Assumptions and deviations

• Cord-blood observation arm dropped from the packaged model. The source paper fitted cord-blood observations alongside plasma with the cord-to-plasma factor CORD fixed at 1 and a separate set of residual-error magnitudes per matrix (Ramharter 2019 Table 2; Results “Transplacental distribution”). Because CORD = 1 means the cord prediction equals the plasma prediction structurally (a single observation at delivery with its own residual error), the packaged model encodes only the plasma residual-error arm. Users who need to simulate the cord observation can sample independently from a residual distribution with the per-analyte cord-arm magnitudes tabulated below; the model’s predicted plasma concentration equals the predicted cord concentration at any time point.

  Analyte	Cord PRV (%)	Cord ARV ($\pm$ nmol/L)
  (-)-MQ	39	29
  (+)-MQ	180	2
  CMQ	40.2	1

• Shared etas across enantiomers encoded as a perfect-correlation 2x2 block. The paper fitted a single shared eta on Vc across (+)-MQ and (-)-MQ (“a common IIV was established on the central volumes of distribution… of both enantiomers”; Table 2 row “IIV Vcentral,MQ”) and a single shared eta on CL across the two enantiomers (Table 2 row “IIV CL,MQ”). nlmixr2 carries one eta per parameter; the shared semantics are reproduced by declaring two etas (etalvc_r / etalvc_s, and etalcl_r / etalcl_s) bound in a 2x2 covariance block with var = cov (perfect correlation). Each subject’s realisation of the two etas is therefore identical, and the model’s per-subject Vc and CL of the two enantiomers move together exactly as in the source single-eta encoding.

• Autoinduction parameterisation. The source paper reports “two consecutive turnover models” (Ramharter 2019 Results “CMQ PK model”) for the enzyme-pool autoinduction and a SINGLE Kdeg value of 0.00453 /h (Table 2). The packaged model uses the same kdeg for the precursor1 (RNA) and precursor2 (enzyme-pool) degradation rates, the standard parameterisation for two-stage turnover models when the source publication does not separately tabulate the two pools’ degradation rates. Both pools are initialised at the steady-state value 1 (the normalisation under which CMQ clearance equals CL_CMQ at baseline Cc_cmq = 0).

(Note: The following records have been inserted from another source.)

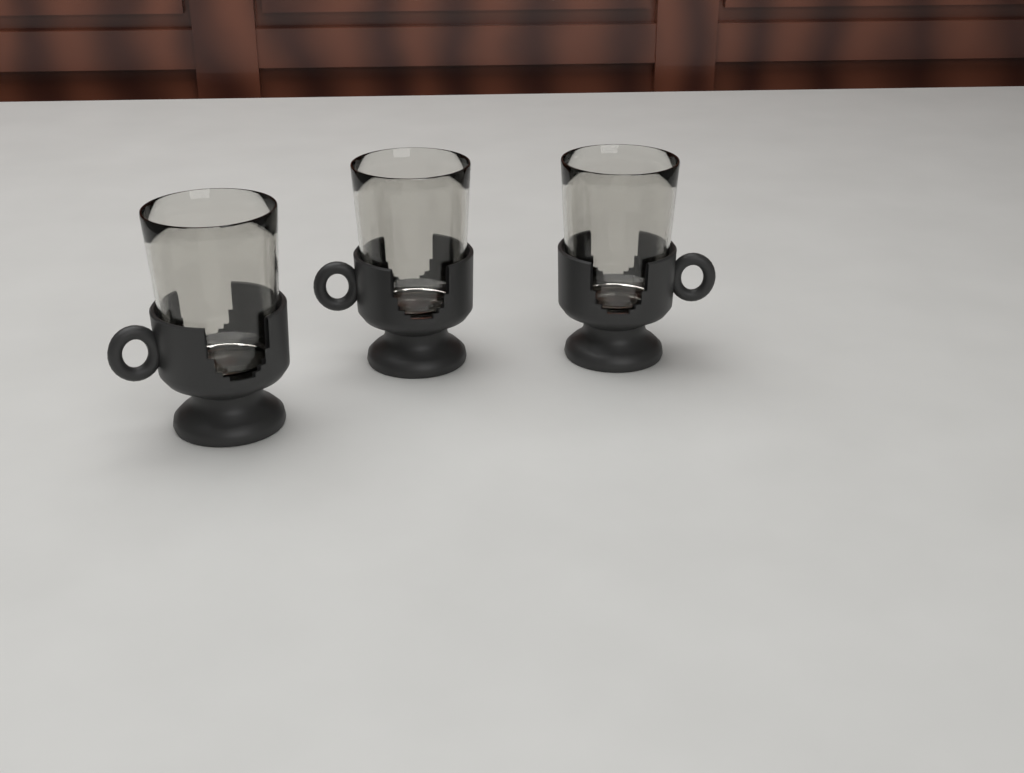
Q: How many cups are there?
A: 3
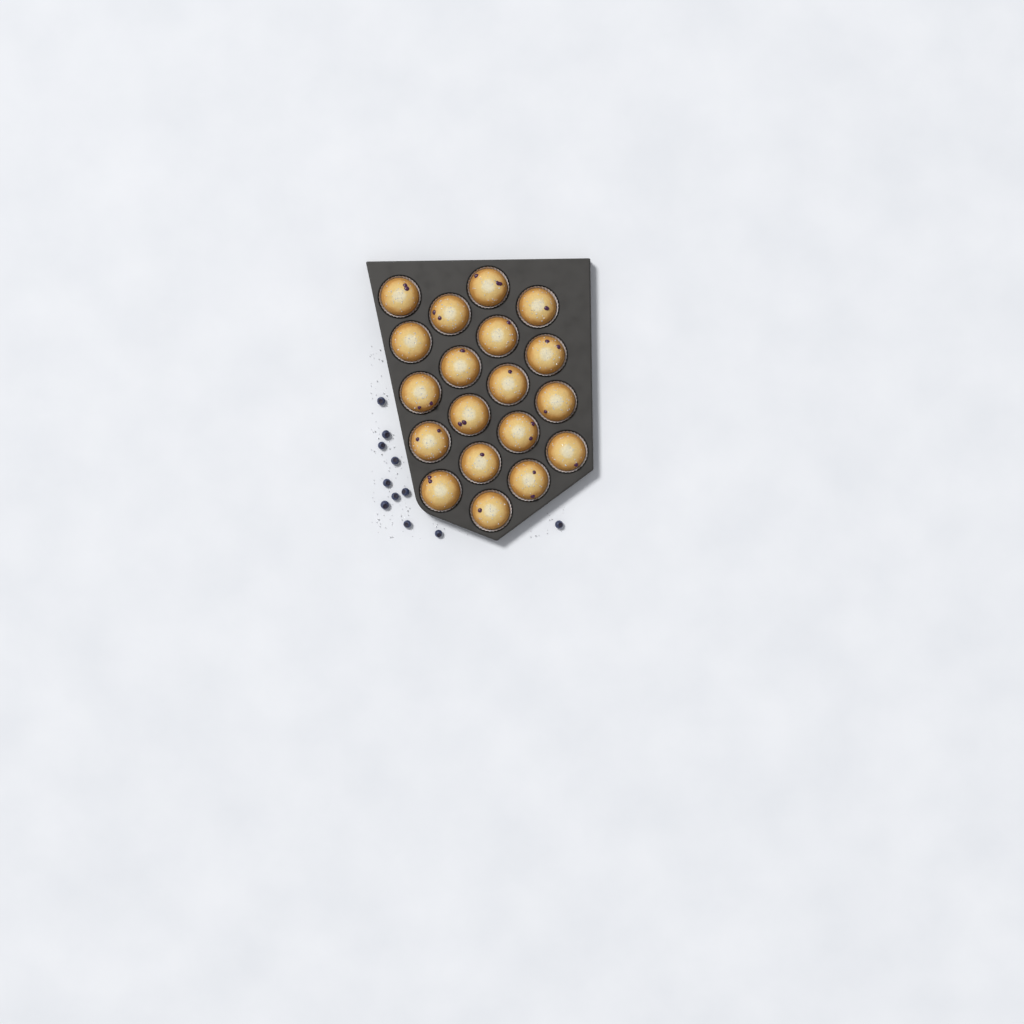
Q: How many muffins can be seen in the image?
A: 19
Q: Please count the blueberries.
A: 11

• Emax = 3.38 interpreted as a +3.38-fold increase in synthesis rate (so the peak induction factor is 1 + Emax = 4.38), consistent with the rifampicin comparison in the paper’s Discussion (“the induction effect was strong and comparable to that of rifampin, one of the most potent and clinically relevant inducers of metabolizing enzymes and drug transporters”) and the typical pharmacological convention that “fold increase” denotes the multiplicative delta above baseline.

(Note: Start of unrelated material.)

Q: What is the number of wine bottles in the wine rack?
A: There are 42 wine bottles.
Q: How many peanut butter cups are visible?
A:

• Dosing in nmol. The paper reports all concentrations in nmol/L and the model’s structural parameters (Vc, Q, Vp, CL, EC50) are in nmol- and L-consistent units. Users must convert mass doses (mg) to molar amounts (nmol) when constructing the event table – the conversion at the parent free-base molecular weight is shown in the cohort builder above (mw_mq = 378.31 g/mol). The racemate splits 1:1 between (+)-MQ and (-)-MQ depots.

• Stereo-isomer suffix convention. _r denotes (+)-mefloquine = (11R, 2’S) and _s denotes (-)-mefloquine = (11S, 2’R) per the C-11 stereocentre and Wong et al.

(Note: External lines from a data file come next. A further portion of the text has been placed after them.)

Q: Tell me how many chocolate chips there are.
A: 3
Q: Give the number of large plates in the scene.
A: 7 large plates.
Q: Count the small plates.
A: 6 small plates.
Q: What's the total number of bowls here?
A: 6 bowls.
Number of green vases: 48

  2017. Cell 169:73-85. The source paper uses (+)/(-) optical-rotation notation throughout; the file follows the existing nlmixr2lib Valitalo 2017 ketorolac precedent for stereoisomer-suffix encoding.

• SPLIT covariate renamed REGIMEN_SPLIT. The source NONMEM column name is SPLIT; the model’s covariateData$REGIMEN_SPLIT$source_name records this. The canonical column REGIMEN_SPLIT is registered in inst/references/covariate-columns.md as the general-scope binary indicator for split-dose-vs-single-dose regimen contrasts (1 = split-dose, 0 = single-dose).

• Sparse-sampling Cmax discrepancy. The typical-value simulated Cmax (912 / 611 / 760 nmol/L for (-)-MQ / (+)-MQ / CMQ at WT = 55 kg) is somewhat higher than the paper’s observed median Cmax (611 / 357 / 402 nmol/L) but remains within the published IQRs. The discrepancy is consistent with the paper’s heterogeneous sampling schedule (sparse-PK subgroup median 3.5 samples per subject) under- sampling the true peak. The model’s typical Cmax does NOT define the observed-sample peak.